A change in politics
America has already seen the rise of populism. Donald Trump, who holds right-wing populist views, won the election in 2016. Much of his support came from blue-collar workers in the “rustbelt.” They were sick of the establishment and voted for a man who wanted to use protectionism to protect their jobs. Much of Trump’s rhetoric was about protecting American jobs. The old days of George W. Bush-style conservatism are dying. They are being replaced by Trump-style populism. The right-wing youth in America is showing more support for Trump’s rhetoric than traditional conservatism.
This similarly happened in the Democratic party. The youth showed enthusiastic support for Bernie Sanders. Speculation claimed that Hillary Clinton may have rigged the primaries and stole them from Bernie. But the Democratic party is no longer the party of Hillary Clinton. Bernie Sanders is on the rise. Bernie’s ideology is clearly populist. His war on the 1% and wall street in favor of redistributing the “the wealth” is as populist as it gets.
Moreover, popular new candidate Andrew Yang also has many populist beliefs.
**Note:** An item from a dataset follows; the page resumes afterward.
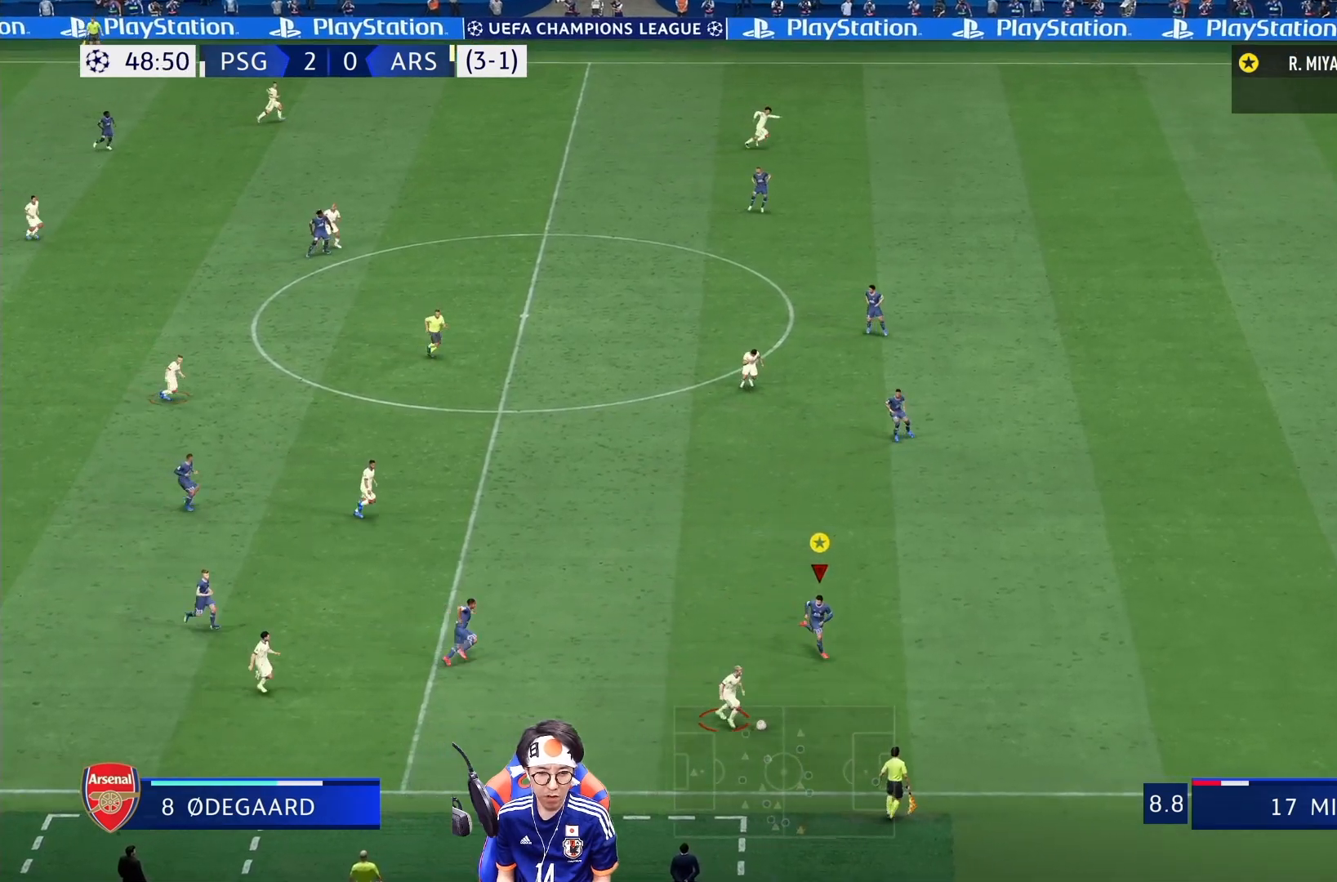
{"dt_ms": 500, "buttons": ["L2"], "left_stick": "down-right", "right_stick": "center", "events": [[67, "L2", "down"]]}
Yang is concerned about technology outsourcing the jobs of blue-collar Americans. Furthermore, he supports a UBI (Universal Basic Income) program. Yang has stated that he wants a mix of capitalism and socialism.
These are the types of candidates that will be the hot shots of this age in politics.
Many people on both the left and right are showing anger at the elites running D.C. and the world. The youth are throwing away the politics of the boomers and are embracing populism. Corruption and cronyism are what have caused this massive shift. The 2016 election was a battle of populism vs. the elites. The 2020 election will be a battle between right-wing and left-wing populism. Most likely being between Donald Trump and Bernie Sanders. Nevertheless, it is evident that there has been a change in politics that will continue. Whether or not you like populism is irrelevant to the fact that it is here to stay.